インデントとは
インデントとは、行頭に空白やタブを入れて開始位置を下げる操作です。日本語では字下げとも呼ばれ、文章やプログラムの構造を見やすくし、段落や処理のまとまりを示します。読み手が情報の階層をひと目で理解できるようにする、基本的な整形の考え方です。
文書では段落の先頭を一文字分下げるのが慣例です。ワープロやエディタで自動化でき、行頭をそろえるだけの文より流れがつかみやすく、見た目の統一も保てます。長い文章でも視線の導線が整うため、内容の把握が楽になります。

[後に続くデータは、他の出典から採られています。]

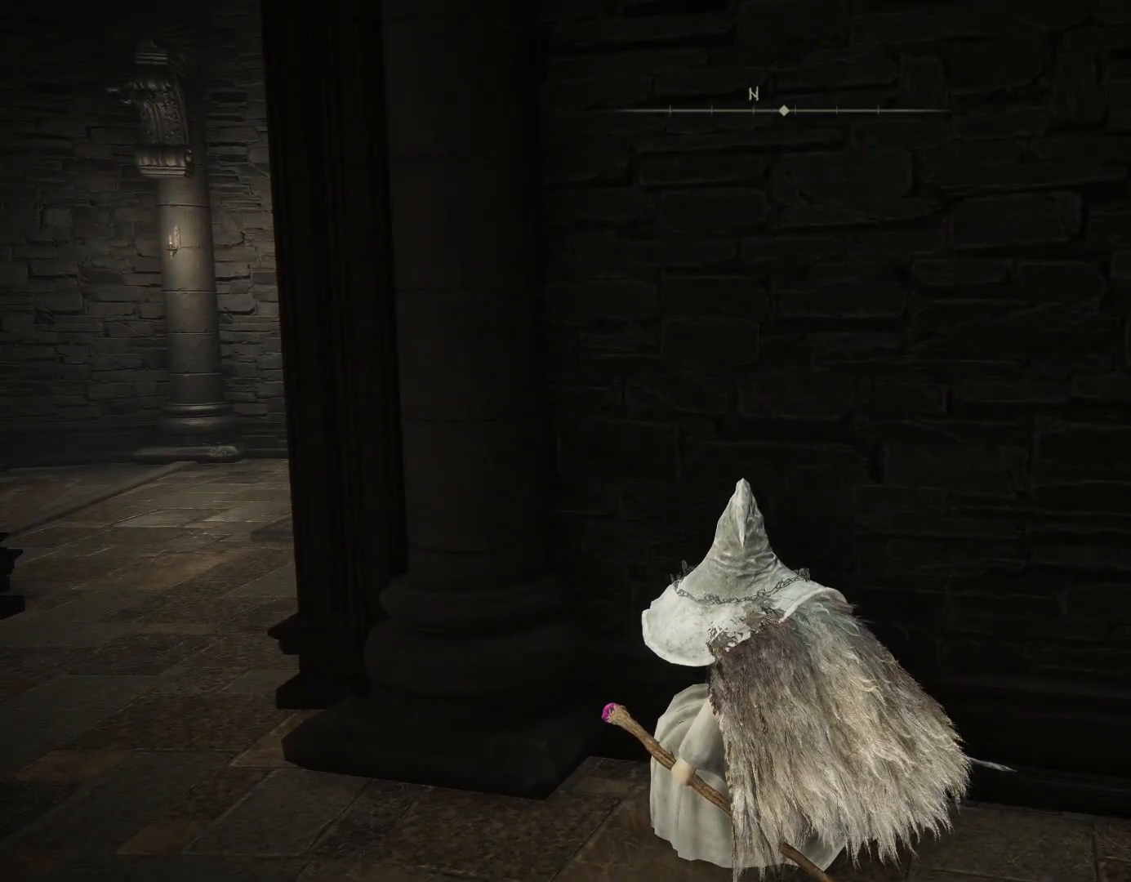
{"buttons": [], "left_stick": "center", "right_stick": "center", "events": [[217, "right_stick", "left"], [317, "right_stick", "center"]]}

プログラミングでは重要度が高く、インデントで階層やブロックの境界を示します。Pythonのように字下げが文法の一部の言語もあります。タブは環境で幅が変わるため、スペースの個数などのルールを決め、エディタに設定すると混乱を防げます。チームではスタイルを共有し、常に同じ規則で書くことが欠かせません。
多くのエディタやIDEは自動インデントや整形を備え、ずれを修正し書式を統一します。適切な字下げは可読性を高め、バグの早期発見やレビュー効率、保守性の向上に直結します。小さくても効果が大きい基礎技術として、文書でもコードでも一貫した運用が重要です。